Jennifer Jacquet is an Associate Professor in the Department of Environmental Studies and Director of XE: Experimental Humanities and Social Engagement at NYU. She is also deputy director of NYU’s Center for Environmental and Animal Protection and Affiliated Faculty in the Stern School of Business and the Center for Data Science. Her research focuses on animals and the environment, agnotology, and attribution and responsibility in the Anthropocene. She also author of Is Shame Necessary? (Pantheon/Penguin, 2015) about the evolution, function, and future of the use of social disapproval in a globalized, digitized world, and of The Playbook: How to Deny Science, Sell Lies, and Make a Killing in the Corporate World (Pantheon/Penguin) forthcoming in June of 2022 — a work of ‘epistolary non-fiction’ that makes the business case for scientific denial. She is the recipient of a 2015 Alfred P. Sloan research fellowship and a 2016 Pew fellowship in marine conservation.

David W. Schwartzman, Professor Emeritus, Howard University (Washington DC, USA), PhD in Geochemistry from Brown University, USA.  In 1999 (updated in paperback in 2002), he published Life, Temperature and the Earth (Columbia University), in addition to many papers in Capitalism Nature Socialism (CNS) and other journals.
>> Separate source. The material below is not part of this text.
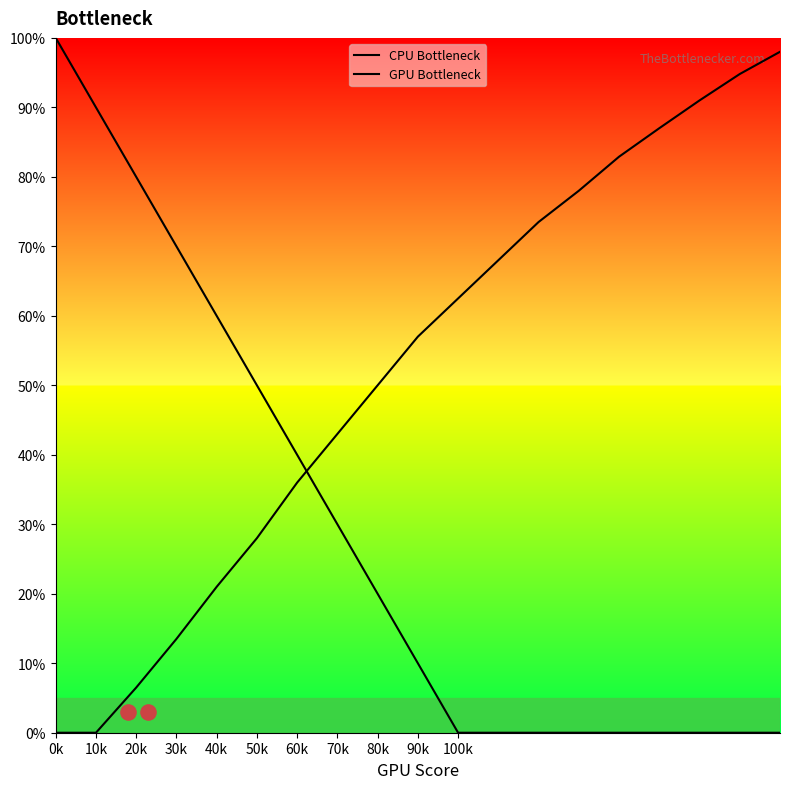

Which series contains the lowest Y value?

CPU Bottleneck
His most recent books are The Earth is Not for Sale (2019) with his older son Peter and The Global Solar Commons (2021) (http://theearthisnotforsale.org). David serves on the advisory boards of Capitalism Nature Socialism and the editorial board of Science & Society. He is an active member of the DC Statehood Green Party/Green Party of the United States (International and EcoAction Committees) as well as several other community organizations. David has been an active member of the Global Greens COP26 Working Group.